Sozinha na formatura, Isadora escancara o abandono universitário

Lavras (MG) – Enquanto o governo flerta com cortes na educação e o desmonte das universidades públicas avança a passos largos, Isadora Rezende, de 21 anos, protagonizou uma cena rara — e simbólica — na Universidade Federal de Lavras (UFLA): vestida de beca, foi a única aluna a se formar em sua turma, concluindo no tempo mínimo o curso de Inovação, Ciência e Tecnologia.

Sozinha no palco e no sistema

Com direito a juramento, discurso, honras acadêmicas e arremesso de capelo, a cerimônia organizada só para Isadora parece mais uma distopia do que uma celebração. E é mesmo: das dezenas de estudantes que iniciaram o curso, apenas ela cruzou a linha de chegada em três anos — sem DP, sem pausa, sem desistência.

“Foi um evento feito só para mim”, disse, com ironia afiada, ao lembrar o dia em que discursou para uma plateia sem colegas, mas com mais de 100 registros em fotos e vídeos — como num “book” institucional de resistência acadêmica.

O que a universidade não entrega

O curso de bacharelado da UFLA é dividido em dois ciclos: três anos básicos, comuns às engenharias, e mais dois de especialização. No primeiro ciclo, é onde a maioria dos alunos trava. A evasão fala alto. O desinteresse, mais ainda. Mas o que grita é o abandono estrutural: salas esvaziadas, professores sobrecarregados, falta de bolsas, cortes orçamentários e sucateamento da permanência estudantil.

Enquanto isso, o governo federal posa de amigo das universidades. A realidade, no entanto, é o retrocesso planejado: menos verba, mais burocracia, professores sem reajuste e alunos largados à própria sorte. Isadora virou exceção porque o sistema foi feito para desestimular a regra.

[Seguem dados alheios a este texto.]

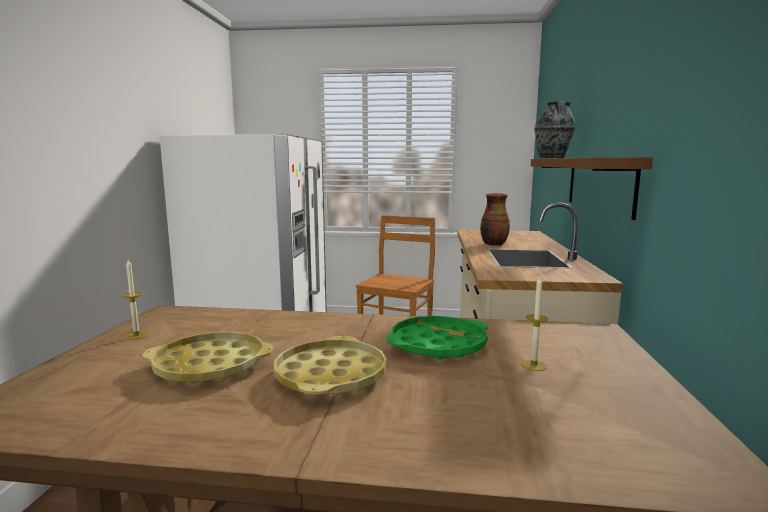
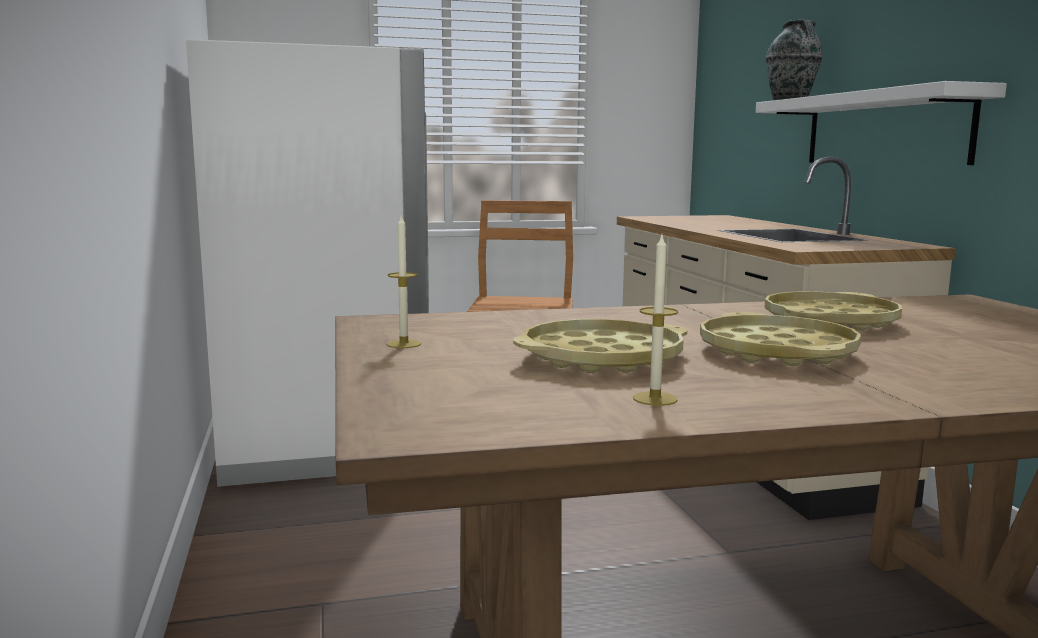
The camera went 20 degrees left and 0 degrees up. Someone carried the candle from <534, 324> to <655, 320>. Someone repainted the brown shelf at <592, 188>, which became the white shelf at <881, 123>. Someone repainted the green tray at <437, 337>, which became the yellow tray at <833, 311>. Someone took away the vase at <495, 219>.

Persistência, foco e isolamento

Isadora não tem fórmula mágica. Mas teve algo que muitos não conseguem manter em meio ao caos: foco, saúde mental, apoio familiar e paixão pelo que faz. E, talvez o mais curioso: “Cursar matérias sozinha acabou me ajudando”, diz. A solidão forçada virou vantagem. Com menos ruído na sala, teve mais atenção dos professores, mais tempo para aprofundar dúvidas e um ambiente quase particular de aprendizado.

“Falei sobre não desistir dos nossos sonhos, porque a educação abre portas e nos dá asas para voar. Mesmo que sozinha”, disse, emocionada. O recado, claro, não era só para os pais — era para um país que abandona seus estudantes antes mesmo da colação.

E no próximo ciclo? Isadora sozinha de novo

Agora, ela inicia o segundo ciclo — a especialização em Engenharia de Produção — novamente sozinha na matrícula. A cena se repete: uma jovem dentro de um campus onde os corredores estão mais vazios que as promessas de valorização da ciência.

Determinação? Tem de sobra. Apoio? Falta quase tudo. Mas ela segue. Não por heroísmo, mas porque não desistir é, hoje, um ato político dentro das universidades públicas.

No país onde a extrema-direita odeia livros e teme pensamento crítico, a imagem de uma estudante de beca, sozinha no palco, é mais subversiva do que qualquer discurso de ministro.


O Carioca esclarece

Quem é Isadora Rezende?
É uma estudante de 21 anos da Universidade Federal de Lavras, única a concluir no tempo mínimo o curso de Inovação, Ciência e Tecnologia.

Por que ela se formou sozinha?
Todos os colegas abandonaram ou atrasaram o curso. Ela concluiu em três anos, sem reprovações, em um sistema que não garante apoio ou permanência.

Quais as consequências dessa evasão universitária?
A evasão em cursos de engenharia e ciência indica falhas estruturais no ensino público: desestímulo, cortes de verba e políticas de exclusão silenciosa.

Como isso afeta o futuro da educação pública?
A formação solitária de Isadora é um sintoma grave do desmonte universitário: menos formandos, menos inovação, menos futuro para o país.